Content starts

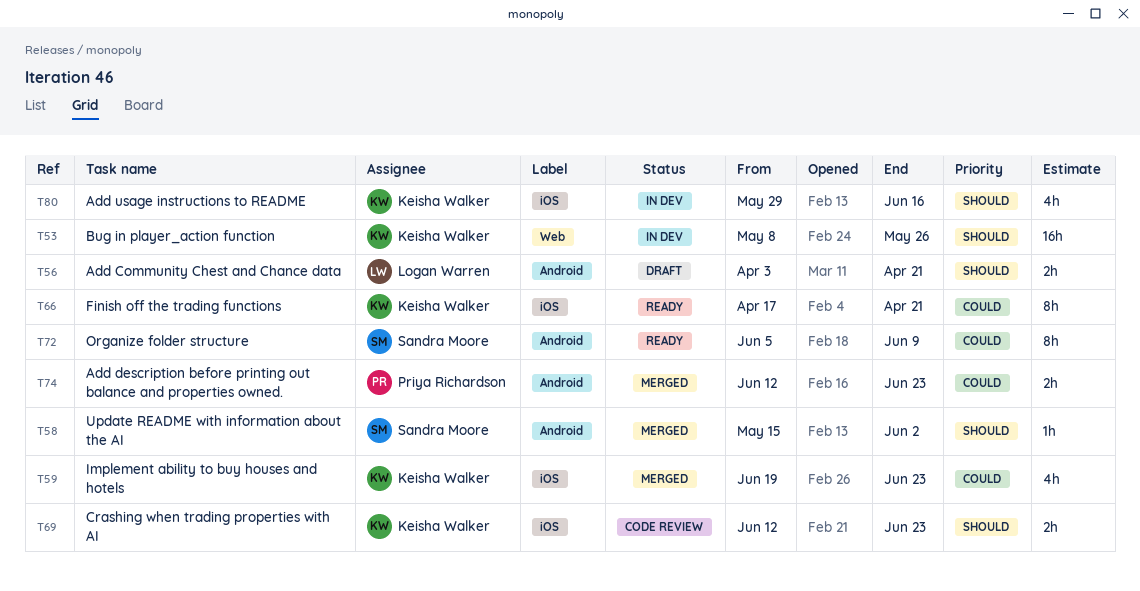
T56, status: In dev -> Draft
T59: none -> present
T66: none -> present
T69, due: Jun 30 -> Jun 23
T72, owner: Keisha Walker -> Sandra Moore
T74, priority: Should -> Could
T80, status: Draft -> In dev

Content ends

### Exercise details
Check each line in the records for the word "status" and say how many have it, with nothing else.

### Response for this exercise
2